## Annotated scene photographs
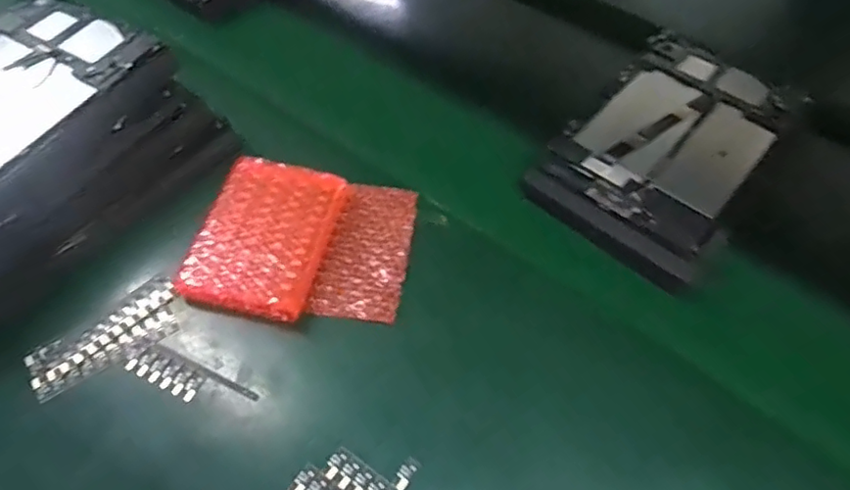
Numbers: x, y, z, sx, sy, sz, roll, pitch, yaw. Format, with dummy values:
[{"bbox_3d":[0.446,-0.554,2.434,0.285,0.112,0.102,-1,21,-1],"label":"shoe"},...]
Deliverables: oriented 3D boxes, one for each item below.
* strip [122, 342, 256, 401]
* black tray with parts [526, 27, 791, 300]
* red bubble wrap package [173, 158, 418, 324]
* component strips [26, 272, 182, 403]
[{"bbox_3d":[-0.161,0.092,0.401,0.089,0.004,0.026,22,57,14],"label":"strip"},{"bbox_3d":[0.212,-0.090,0.504,0.151,0.018,0.253,34,64,23],"label":"black tray with parts"},{"bbox_3d":[-0.090,-0.005,0.443,0.150,0.026,0.122,8,55,5],"label":"red bubble wrap package"},{"bbox_3d":[-0.223,0.067,0.414,0.107,0.005,0.046,-33,62,-22],"label":"component strips"}]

## PROBLEM STATEMENT
Each line of the data must be transcribed exactly; pictures are not carried over.

## EXPECTED ANSWER
Numbers: x, y, z, sx, sy, sz, roll, pitch, yaw. Format, with dummy values:
[{"bbox_3d":[0.446,-0.554,2.434,0.285,0.112,0.102,-1,21,-1],"label":"shoe"},...]
Deliverables: oriented 3D boxes, one for each item below.
* strip [122, 342, 256, 401]
* black tray with parts [526, 27, 791, 300]
* red bubble wrap package [173, 158, 418, 324]
* component strips [26, 272, 182, 403]
[{"bbox_3d":[-0.161,0.092,0.401,0.089,0.004,0.026,22,57,14],"label":"strip"},{"bbox_3d":[0.212,-0.090,0.504,0.151,0.018,0.253,34,64,23],"label":"black tray with parts"},{"bbox_3d":[-0.090,-0.005,0.443,0.150,0.026,0.122,8,55,5],"label":"red bubble wrap package"},{"bbox_3d":[-0.223,0.067,0.414,0.107,0.005,0.046,-33,62,-22],"label":"component strips"}]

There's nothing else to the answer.